I’m not sure if, two restaurants in, I can claim to be noticing a trend, but trend is the only way I can describe this. The Hamlet, which I can see across the road through the fairy-lit windows of Perfect Blend, is a place that isn’t 100% sure exactly what it is. With The Hamlet, this added to the overall charm. It was a bit of a mishmash, but it was nice, an enjoyable space to spend a couple of hours. Perfect Blend, on the other hand, doesn’t quite get away with it.
I theorise that maybe because of the geographical hostility of Streatham High Road, businesses think that they have to diversify to the nth degree. This means it has to be a bar, a restaurant, a cafe, a changing room, a gallery, an office, a blacksmiths, a chiropodists. At all times of the day it must don a different mask and be something else. What it sacrifices in identity it, I guess, makes up in broad appeal. In the case of Perfect Blend, its appeal is surely anything but the food.
Perfect Blend has an all day menu in the truest sense. Its breakfast fare, from full English to eggs Florentine, runs from opening to 4PM, alongside its lunch menu. The interior is a mini maze of big, thick pleather armchairs, the sort you see in all chain coffee places, and cubed stools at long communal tables. Straight ahead is a counter with cakes. To the left is a bar with draught beers.
I arrive in the purgatory period between breakfast and lunch (blunch? Leakfast? Is there a word for this?) service and dinner, so waited with a beer and some tooth-chipping mixed nuts. I got the ‘St. Reatham’ lager from the local Inkspot Brewery.
Here’s a problem I have with myself: beer, and the extended ale universe, makes me feel like a real peasant. I like to think that, in most other spheres of my life, there exists at least a dribble of refinement of taste. But not with beer. Beer, I like it sugary, tasting like poisons, like a drinkable cigarette. I will plough through a keg of Stella before I’ll ever order even a thimble of Proper Job or Gamma Ray or, god forbid, some beardy fat man dreamcatcher called The Hog’s Piglet or Avalon’s Revenge or whatever. So when I say I don’t like this Inkspot beer, I fully accept that this is most likely a deficiency of mine. I’m a hoppy philistine, an idiot, uncultured. Back to the potato patch with my can of Red Stripe.
There were a slew of strange characters coming in and out of the place as well. One very shifty looking man with a bag-for-life filled with nightmares sat outside chain smoking cigarettes. Another, a large, bear-like man with a gigantic gaping and exposed wound on his knee rallying round for a pound on his Oyster. This has nothing to do with Perfect Blend, but it made the Inkspot go down like a pint of mercury.
Fate had decided it wasn’t their day, so maybe the food would come to the rescue. Sadly it wasn’t to be. The starter of jerk wings tasted like they had been constructed, seasoned and cooked by a white person – maybe the whitest person ever to have lived, a real indigenous Bri’ish. It was imbued with a fundamental misunderstand of what jerk is. Dry meat, with a salad so vinegary it elicited a face on me like that of a baby gnawing its first lemon slice.

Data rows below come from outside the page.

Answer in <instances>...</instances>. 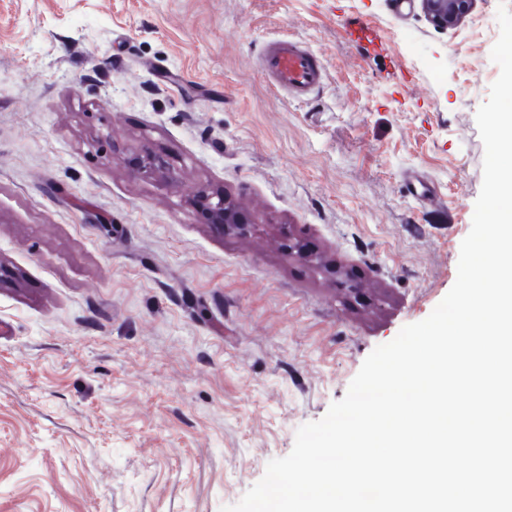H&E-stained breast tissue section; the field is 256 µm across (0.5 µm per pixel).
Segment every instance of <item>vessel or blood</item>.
<instances>
[{
  "instance_id": "vessel-or-blood-1",
  "label": "vessel or blood",
  "mask_w": 512,
  "mask_h": 512,
  "mask_svg": "<svg viewBox=\"0 0 512 512\" xmlns=\"http://www.w3.org/2000/svg\"><path fill=\"white\" fill-rule=\"evenodd\" d=\"M261 73L278 90L297 101L318 91L326 77L319 56L307 45L294 40H273L260 52Z\"/></svg>"
}]
</instances>
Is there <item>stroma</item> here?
<instances>
[{"label": "stroma", "instance_id": "1", "mask_svg": "<svg viewBox=\"0 0 512 512\" xmlns=\"http://www.w3.org/2000/svg\"><path fill=\"white\" fill-rule=\"evenodd\" d=\"M398 2L0 0V512H220L448 293L499 0L446 31ZM282 37L307 101L259 70ZM261 73L278 90L297 101L318 91L326 77L319 56L307 45L294 40H273L260 52ZM140 172L145 176L158 178L169 185L175 184V176L167 162L158 155L148 156L143 160ZM207 202L218 223L216 226L227 231L241 230L245 221L237 211L236 206L224 195L207 197Z\"/></svg>", "mask_w": 512, "mask_h": 512}]
</instances>
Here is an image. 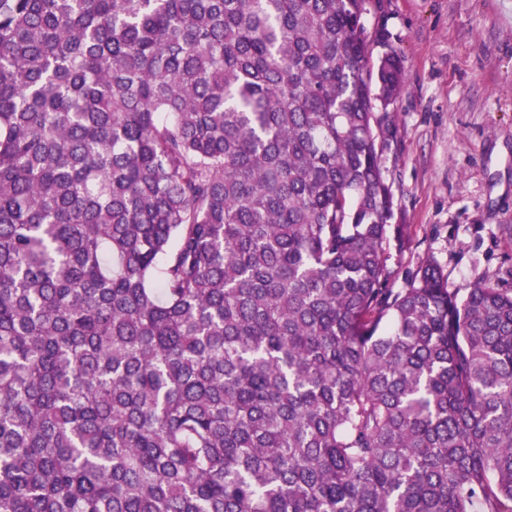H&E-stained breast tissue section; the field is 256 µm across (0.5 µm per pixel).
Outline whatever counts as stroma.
<instances>
[{"instance_id": "obj_1", "label": "stroma", "mask_w": 512, "mask_h": 512, "mask_svg": "<svg viewBox=\"0 0 512 512\" xmlns=\"http://www.w3.org/2000/svg\"><path fill=\"white\" fill-rule=\"evenodd\" d=\"M405 69L397 131L384 154L394 221L396 286L425 260L450 289L512 288V0H381Z\"/></svg>"}]
</instances>
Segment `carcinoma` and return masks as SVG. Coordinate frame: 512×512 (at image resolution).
Returning a JSON list of instances; mask_svg holds the SVG:
<instances>
[{"label":"carcinoma","instance_id":"cac0c4a2","mask_svg":"<svg viewBox=\"0 0 512 512\" xmlns=\"http://www.w3.org/2000/svg\"><path fill=\"white\" fill-rule=\"evenodd\" d=\"M367 12L0 0V512H512V288L393 287Z\"/></svg>","mask_w":512,"mask_h":512}]
</instances>
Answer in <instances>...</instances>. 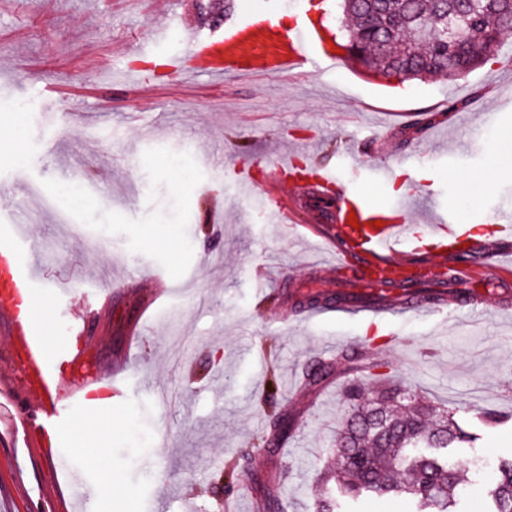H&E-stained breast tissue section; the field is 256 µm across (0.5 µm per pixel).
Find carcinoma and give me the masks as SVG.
I'll use <instances>...</instances> for the list:
<instances>
[{"instance_id":"1","label":"carcinoma","mask_w":512,"mask_h":512,"mask_svg":"<svg viewBox=\"0 0 512 512\" xmlns=\"http://www.w3.org/2000/svg\"><path fill=\"white\" fill-rule=\"evenodd\" d=\"M343 45L383 78L400 82L438 74L448 79L497 59L499 36L512 30V0H342ZM466 13L464 37L454 47L440 43L448 10ZM347 410L336 447V489L318 501L316 512H344L343 504L364 496H407L416 512H459L460 476L451 455L475 447L479 434L462 426L402 382L345 390ZM486 428L512 424V412L488 409L476 415ZM296 419L277 412L262 444L278 448L292 437ZM492 512H512V457L497 465L489 489ZM258 512H292V501L272 496Z\"/></svg>"}]
</instances>
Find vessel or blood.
<instances>
[{
    "label": "vessel or blood",
    "mask_w": 512,
    "mask_h": 512,
    "mask_svg": "<svg viewBox=\"0 0 512 512\" xmlns=\"http://www.w3.org/2000/svg\"><path fill=\"white\" fill-rule=\"evenodd\" d=\"M192 48L209 74L235 73L241 76L263 71L269 75L312 68L334 67L337 55L325 32L312 26L304 13H297L293 26L282 28L275 15L252 13L240 23L225 28L216 40L193 39ZM356 225L340 227L343 249L336 252V269L348 268L349 253L365 256L359 284L364 288L380 287L386 273L398 268L399 258L410 238L401 213L382 216L381 228H374L371 212L355 209ZM440 242L457 245L465 236L444 215H437L428 227ZM19 225L0 232V322L7 325L13 364L33 403L21 421L28 432L49 424L58 428L67 422V399L90 401L103 392L112 396L123 393L118 380L103 384L97 374L83 370L81 351L64 349L49 353L36 315L31 308L33 294L42 283L40 265L21 243ZM66 368L69 381H62L58 368Z\"/></svg>",
    "instance_id": "1"
}]
</instances>
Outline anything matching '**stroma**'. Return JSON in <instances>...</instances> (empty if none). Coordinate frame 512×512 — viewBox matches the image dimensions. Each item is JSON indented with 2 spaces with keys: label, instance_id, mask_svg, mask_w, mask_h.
Here are the masks:
<instances>
[{
  "label": "stroma",
  "instance_id": "1",
  "mask_svg": "<svg viewBox=\"0 0 512 512\" xmlns=\"http://www.w3.org/2000/svg\"><path fill=\"white\" fill-rule=\"evenodd\" d=\"M205 39L197 0H5L0 5V221L24 209L42 257L34 304L50 349H80L91 370H133L123 396L85 419L69 408L56 442L29 446L22 424H0V512H55L65 458L91 487L75 512H224L215 470L256 444L272 405L297 429L283 452L254 456L229 486L236 512L267 494L315 512L354 375L346 353L382 361L391 379L467 420L512 410V270H483L512 252V236L472 239L468 287L482 316L422 312L365 319L310 317L306 297L336 294L329 268L334 223L306 207L314 178L279 165L312 138L307 163L335 170L338 201L402 211L408 225L434 212L493 225L512 212V31L497 62L454 80H371L336 69L251 78L208 76L188 42L153 41L162 25ZM170 53L187 70L153 67ZM67 95L57 127L41 121L42 90ZM469 100L447 121L415 129L419 112ZM157 136L147 140L145 127ZM24 159H17L16 145ZM392 167L418 186L397 194ZM288 210L273 223L271 201ZM67 281L68 296L56 281ZM89 339L70 326L98 293ZM331 374L307 389L302 369ZM109 432L102 453L86 447Z\"/></svg>",
  "mask_w": 512,
  "mask_h": 512
}]
</instances>
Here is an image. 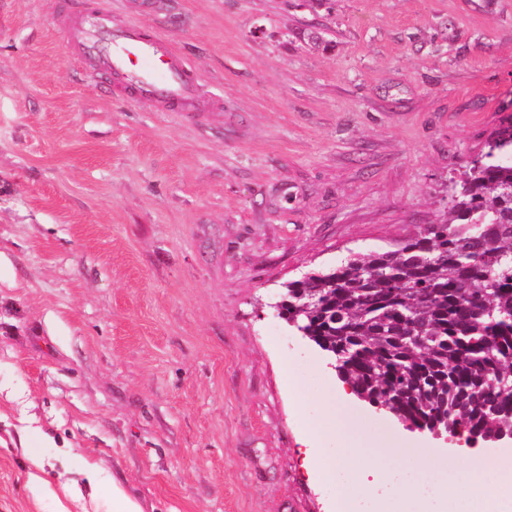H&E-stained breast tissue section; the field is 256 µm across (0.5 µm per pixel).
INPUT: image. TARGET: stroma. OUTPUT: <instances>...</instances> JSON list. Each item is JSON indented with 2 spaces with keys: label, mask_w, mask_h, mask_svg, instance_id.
Returning a JSON list of instances; mask_svg holds the SVG:
<instances>
[{
  "label": "stroma",
  "mask_w": 512,
  "mask_h": 512,
  "mask_svg": "<svg viewBox=\"0 0 512 512\" xmlns=\"http://www.w3.org/2000/svg\"><path fill=\"white\" fill-rule=\"evenodd\" d=\"M63 2L0 0V512H337L300 451L342 447L340 380L272 304L444 220L512 119V0H96L190 62L192 115L85 77Z\"/></svg>",
  "instance_id": "obj_1"
}]
</instances>
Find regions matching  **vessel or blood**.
Segmentation results:
<instances>
[{
    "label": "vessel or blood",
    "instance_id": "1",
    "mask_svg": "<svg viewBox=\"0 0 512 512\" xmlns=\"http://www.w3.org/2000/svg\"><path fill=\"white\" fill-rule=\"evenodd\" d=\"M60 24L81 33L78 60L92 73L112 75L125 97L164 112L200 111L191 67L158 34L135 23L115 24L111 12L97 6L67 9Z\"/></svg>",
    "mask_w": 512,
    "mask_h": 512
}]
</instances>
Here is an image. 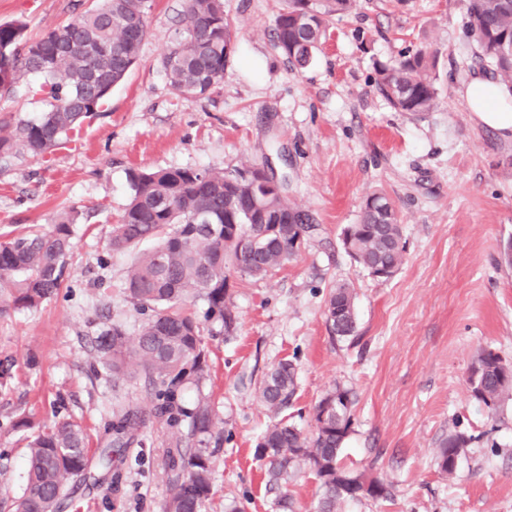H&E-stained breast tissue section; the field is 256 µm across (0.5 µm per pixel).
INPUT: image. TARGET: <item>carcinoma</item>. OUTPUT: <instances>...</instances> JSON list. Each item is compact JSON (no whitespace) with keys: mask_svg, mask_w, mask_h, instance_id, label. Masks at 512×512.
Listing matches in <instances>:
<instances>
[{"mask_svg":"<svg viewBox=\"0 0 512 512\" xmlns=\"http://www.w3.org/2000/svg\"><path fill=\"white\" fill-rule=\"evenodd\" d=\"M143 0H96L89 9L75 4L74 18L31 40L20 21L0 24V99L11 97L28 74L39 77L36 94L44 108L35 120L18 118L12 133L0 137V161L45 157L83 122L102 111L110 92L137 62L147 35V21L134 32L127 19L141 11ZM355 0H287L275 18L274 46L287 62L307 67L326 39L333 18L351 11ZM466 28L476 43L475 57L495 81L512 87V0H468ZM224 15V0H184L179 27L161 54L160 64L171 91L203 97L224 82L233 55ZM436 56L421 49L406 51L391 63L376 65L380 94L398 112L416 115L437 107ZM255 165L232 172L220 168H158L129 174L130 198L109 247L129 249L147 240L156 246L138 255L126 281L127 299L143 312L135 346L120 324L98 337L99 358L112 378L140 374L153 390L150 413L168 427V497L164 512H202L211 491L212 453L218 424L210 401L197 397L184 404L183 388L207 374L204 332L236 330L237 315L228 266L251 278H264L296 255L299 234L312 236V215L290 202L283 186L255 177ZM268 197L276 212L259 222L250 215L252 197ZM78 211L71 209L45 231L0 242V314L38 307L62 286L64 259L73 248ZM355 261L368 272L391 277L403 262L402 227L394 201L373 192L364 201L357 223L350 226ZM244 236H261V248H240ZM192 298L202 317L185 310ZM332 336L356 332L353 289L337 285L326 301ZM296 366L281 360L263 376L258 397L278 415L293 404ZM472 395L494 410L512 391V368L491 351L482 352L471 368ZM353 402L339 386L315 407L314 431L281 419L268 426L256 446L266 461L270 485L280 488L288 477L309 467L319 477L317 512H341L361 498H384L387 487L376 479L347 470L341 452L350 432ZM137 408L113 414L107 432L112 443L131 444L145 424ZM471 438L457 432L440 442L437 464L452 475ZM87 439L82 428L60 420L29 443L24 495L14 512H59L72 479L87 470Z\"/></svg>","mask_w":512,"mask_h":512,"instance_id":"carcinoma-1","label":"carcinoma"}]
</instances>
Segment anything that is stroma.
<instances>
[{
  "label": "stroma",
  "instance_id": "1",
  "mask_svg": "<svg viewBox=\"0 0 512 512\" xmlns=\"http://www.w3.org/2000/svg\"><path fill=\"white\" fill-rule=\"evenodd\" d=\"M74 0H0V23L36 38L69 21ZM283 0H224L235 56L207 97H179L159 65L178 26L181 0H151L148 34L107 109L85 123L89 139L67 153L0 166V241L49 227L77 209L74 248L58 295L38 308L0 315V512L26 486L31 433L63 417L88 436L90 467L75 478L65 512H162L168 496V429L147 417L134 442L116 448L104 428L114 410L149 409L142 376L113 381L98 361L102 330L121 323L136 336L141 316L124 292L135 251H110L112 226L130 194L132 169L271 164L292 202L319 230L269 277L230 274L238 329L204 335L209 374L187 386L209 396L216 436L211 494L203 512L231 500L247 512H280L256 445L272 416L256 390L267 370L290 359L297 395L290 416L305 432L336 386L350 390L353 424L343 464L383 482L388 495L344 504L343 512H512V397L490 411L467 377L481 351L512 366V139L476 123L460 91L476 73L466 31L467 0H357L334 21L310 66L289 67L272 42ZM438 56L439 105L413 116L378 93L377 63L406 48ZM0 100V133L42 109L31 88ZM396 200L403 262L372 277L342 245L365 197ZM355 293L356 333L332 339L325 300L332 287ZM31 428H15L19 417ZM471 442L454 476L436 464L442 439Z\"/></svg>",
  "mask_w": 512,
  "mask_h": 512
}]
</instances>
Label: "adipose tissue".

I asked the waitress (both who served me were working their first ever shifts, and they did a top job, asking the right questions and giving the right answers) what she recommends. The 12-hour slow cooked cajun pork tacos catch my eye, but the ‘Perfect Burger’, I’m told, is the flagship dish, so I opt for that and a mixed salad. The salad is the most acceptable part of the whole experience. The burger, from top to bottom, is quite a sad thing. Overcooked dry patty, soggy bun, a strange mayonnaise that tastes like something has gone very wrong at some stage of its creation, and some anaemic fries. It wasn’t totally disgusting, if I was hungry enough I’d have eaten it, but I wouldn’t have been happy about it, not one bit.
This seems to be a problem when your place of business is a juggling act. I don’t doubt that, after 10 years of being open, Perfect Blend do a banging coffee, maybe the cakes are first class, and the beer, to a more refined palate, is something to behold. Maybe the breakfasts are great too – the bacon on the burger was by far the best bit, meaty and salty. Based on what I had, however, perhaps dinner is a spoke they should remove from their wheelhouse.
How much did it set you back? it would be good to keep a running track of prices between the restaurants you visit.
This one was around £27, forgoing the dessert for obvious reasons. Will be sure to include the prices for the next one. Thanks for reading!
Rating the blog though, we’re off on a journey
Ah, will correct. Thanks for reading!
It does a nice coffee, and breakfast is quite good. I’ve always thought that for all the identities it’s playing with, the above average fry up and decent cappuccino is the real staple of Perfect Blend.
Staff are all really nice. Glad you found that too.